The Bible’s grand narrative—creation, fall, redemption, and Kingdom consummation—shapes the contours of how we should think about everything—including economic life. Christian discipleship is not merely about the protocols of Bible study, prayer and worship; it is about whole-life stewardship and whole-life service. We are called to love God with all that we are and have, and to love our neighbors as ourselves. That call encompasses every dimension of our lives, for it is the merciful, forgiving call from God to follow Christ as disciples in all we do. Nothing that is part of our humanity may be left aside. Whatever we do—including everything related to economic life—is to be done to the glory of God.

So how might we begin in our daily work as American Christian community members to apply practically the principles and guidelines for economic life that the Scriptures offer, and avoid what might be politically correct, or socially popular? The following eight principles, while not exhaustive, provide a helpful launching pad.

Your tasks ::
**a.** Say whether each statement agrees with the passage on Christian economic life, answering yes or no and quoting the words of the passage that decide it: (i) Christian discipleship consists only of Bible study, prayer and worship. (ii) The eight principles the passage introduces are presented as exhaustive. (iii) Redemption is named as part of the Bible's grand narrative.
**b.** Carry the passage on Christian economic life forward from its final sentence.
The records that follow the passage come from a separate source.

Extracted information ::
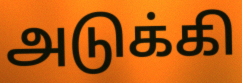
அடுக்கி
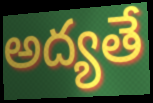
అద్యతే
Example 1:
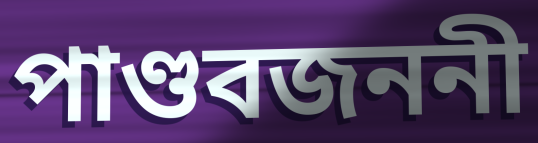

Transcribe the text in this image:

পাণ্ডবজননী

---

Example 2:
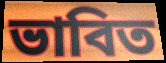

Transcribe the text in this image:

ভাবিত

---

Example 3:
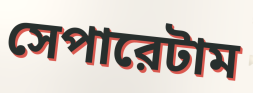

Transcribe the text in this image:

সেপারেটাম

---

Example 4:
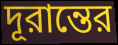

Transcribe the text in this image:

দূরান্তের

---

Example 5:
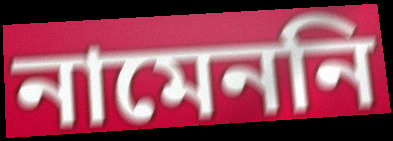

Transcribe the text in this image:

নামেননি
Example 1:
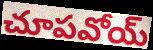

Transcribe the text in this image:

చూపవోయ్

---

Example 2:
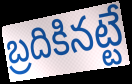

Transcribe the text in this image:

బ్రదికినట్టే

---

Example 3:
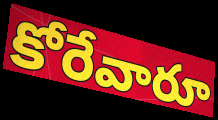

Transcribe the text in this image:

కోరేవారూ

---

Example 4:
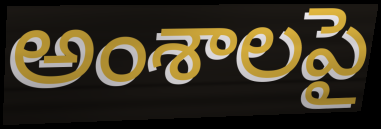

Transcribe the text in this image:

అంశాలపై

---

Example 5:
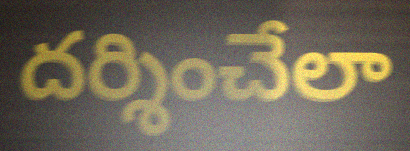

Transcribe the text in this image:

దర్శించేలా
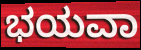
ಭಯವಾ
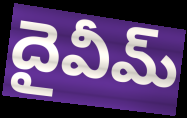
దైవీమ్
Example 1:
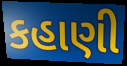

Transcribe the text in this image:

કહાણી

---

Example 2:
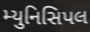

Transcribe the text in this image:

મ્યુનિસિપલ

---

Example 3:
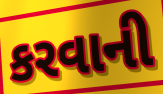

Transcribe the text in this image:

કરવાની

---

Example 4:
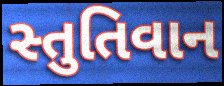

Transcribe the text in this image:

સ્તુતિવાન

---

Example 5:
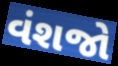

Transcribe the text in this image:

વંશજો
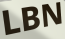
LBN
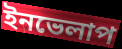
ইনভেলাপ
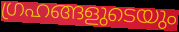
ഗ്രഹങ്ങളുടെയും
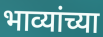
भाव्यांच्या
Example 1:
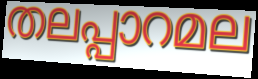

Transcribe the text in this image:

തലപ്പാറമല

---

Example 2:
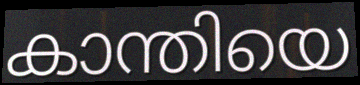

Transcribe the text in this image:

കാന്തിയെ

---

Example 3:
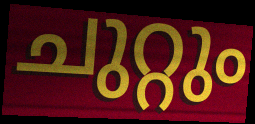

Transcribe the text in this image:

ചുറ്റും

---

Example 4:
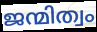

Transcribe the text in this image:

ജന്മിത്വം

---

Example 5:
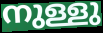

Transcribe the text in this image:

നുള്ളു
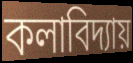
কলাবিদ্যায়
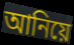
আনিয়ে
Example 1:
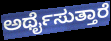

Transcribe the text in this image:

Answers to the exercises ::
**a.**
(i) No: "Christian discipleship is not merely about the protocols of Bible study, prayer and worship"
(ii) No: "while not exhaustive"
(iii) Yes: "creation, fall, redemption, and Kingdom consummation"

**b.**
Eight Principles of Christian Economic Empowerment

1. Following God’s lead, we embrace a high view of human dignity, human potential, human creativity, human freedom, and human responsibility.

We affirm that God has fashioned humans in His image, called us into His service, and commissioned us to develop and use our gifts and capabilities in service to Him and our neighbors. We affirm that work is a gift, not a curse. In concert with God’s intentions, Christian community developers work in our cities for human flourishing. We emphasize human development, seeking to help all persons to identify and grow their God-given talents, often through education programs or job training. We lament that one of the tragic consequences of our sinful turn from trust in God is that our marvelous God-given talents are sometimes left undeveloped or turned to evil ends. Too many of us are not maturing as we should be and are not becoming what God wants us to be. Thus we commit our ministries to deep investment in people. We are not satisfied with handouts; we want everyone to be able to discover and exercise their talents and to live with hope, including the hope of hearing the words, “Good job.” To develop human capabilities, we believe our ministries should strive to move beyond mere relief functions (handing out food) to development-oriented programs (job training, GED classes).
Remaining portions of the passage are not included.